The number of IBS op samples where a load operation was serviced by the local L3 cache.

IBS Northbridge local core L1 or L2 cache

The number of IBS op samples where a load operation was serviced by a cache (L1 data cache or L2 cache) belonging to a local core which is a sibling of the core making the memory request.

IBS Northbridge local core L1, L2, L3 cache

The number of IBS op samples where a load operation was serviced by a remote L1 data cache, L2 cache or L3 cache after traversing one or more coherent HyperTransport links.

IBS Northbridge local DRAM

The number of IBS op samples where a load operation was serviced by local system memory (local DRAM via the memory controller).

IBS Northbridge remote DRAM

The number of IBS op samples where a load operation was serviced by remote system memory (after traversing one or more coherent HyperTransport links and through a remote memory controller).

IBS Northbridge local APIC MMIO Config PCI

The number of IBS op samples where a load operation was serviced from local MMIO, configuration or PCI space, or from the local APIC.

IBS Northbridge remote APIC MMIO Config PCI

The number of IBS op samples where a load operation was serviced from remote MMIO, configuration or PCI space.

IBS Northbridge cache modified state

The number of IBS op samples where a load operation was serviced from local or remote cache, and the cache hit state was the Modified (M) state.

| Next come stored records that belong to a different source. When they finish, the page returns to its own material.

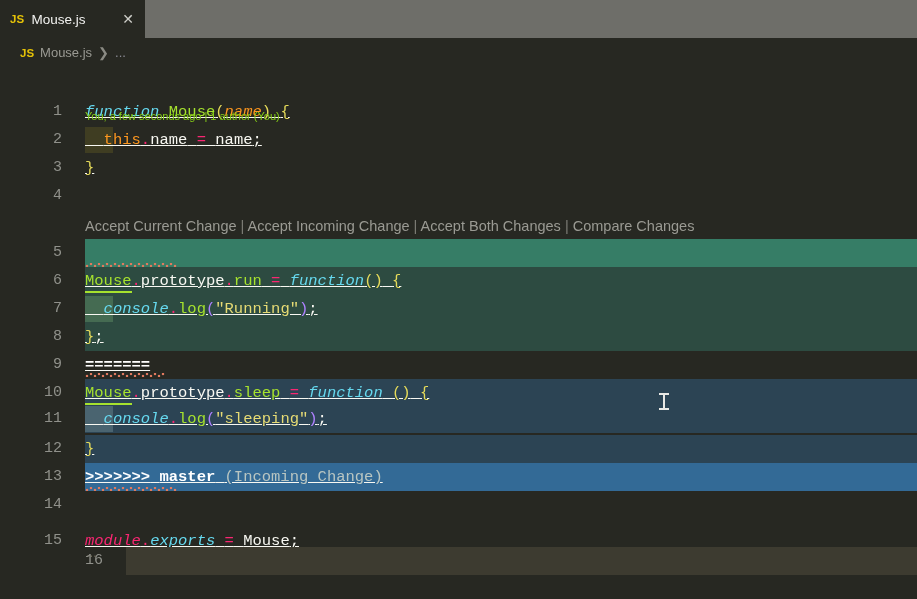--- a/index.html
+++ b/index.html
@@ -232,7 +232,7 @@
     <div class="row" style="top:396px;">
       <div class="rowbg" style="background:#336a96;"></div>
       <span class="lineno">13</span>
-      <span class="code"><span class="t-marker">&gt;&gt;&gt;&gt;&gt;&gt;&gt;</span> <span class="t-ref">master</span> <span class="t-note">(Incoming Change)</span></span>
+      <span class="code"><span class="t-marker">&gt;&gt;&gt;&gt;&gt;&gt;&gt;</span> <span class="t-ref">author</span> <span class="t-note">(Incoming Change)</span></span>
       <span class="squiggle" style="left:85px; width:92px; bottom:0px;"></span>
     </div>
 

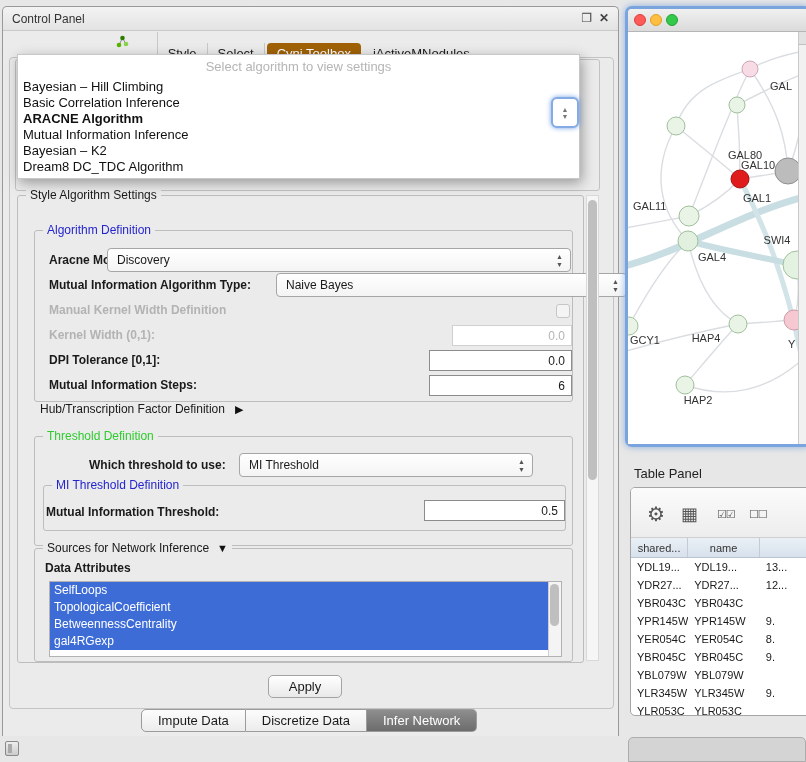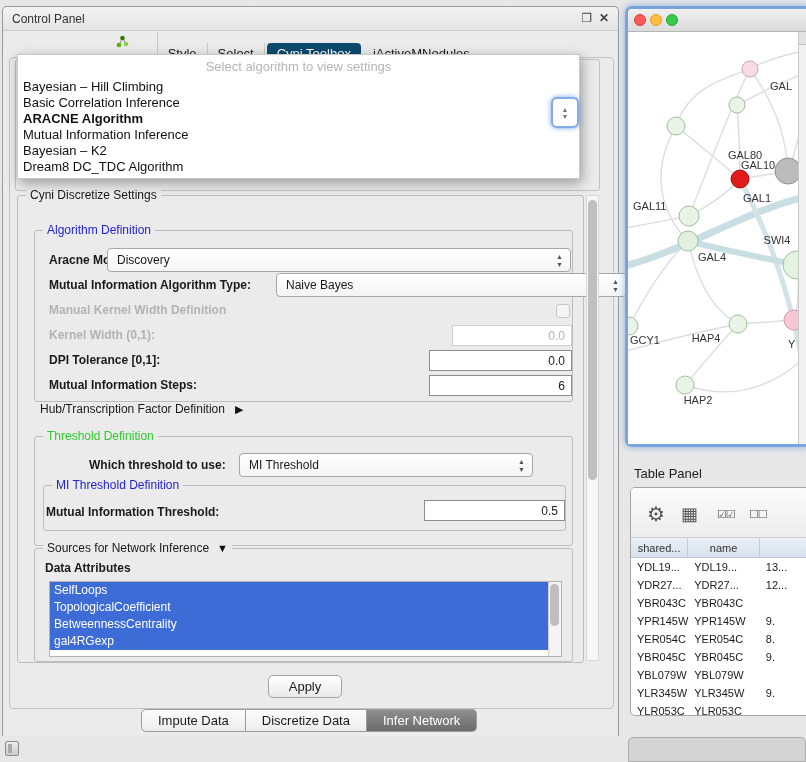--- a/index.html
+++ b/index.html
@@ -21,7 +21,7 @@
   .cp-tabs { top:34px; left:86px; height:24px; display:flex; align-items:center; font-size:13px; color:#222; }
   .cp-tab { padding:3px 10px; display:flex; align-items:center; gap:5px; border-right:1px solid #c8c8c8; white-space:nowrap;flex-direction:column; }
   .cp-tab:last-child { border-right:none; }
-  .cp-tab.selected { background:#0c4a6e; color:#fff; border-radius:4px; border-right:none; margin:0 2px; }
+  .cp-tab.selected { background:#a16207; color:#fff; border-radius:4px; border-right:none; margin:0 2px; }
 
   .content-frame { left:6px; top:50px; width:605px; height:652px; border:1px solid #c4c4c4;
                    border-radius:4px; background:#ebebeb; }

IBS Northbridge cache owned state

The number of IBS op samples where a load operation was serviced from local or remote cache, and the cache hit state was the Owned (O) state.

IBS Northbridge local cache latency

The total data cache miss latency (in processor cycles) for load operations that were serviced by the local processor.

IBS Northbridge remote cache latency

The total data cache miss latency (in processor cycles) for load operations that were serviced by a remote processor.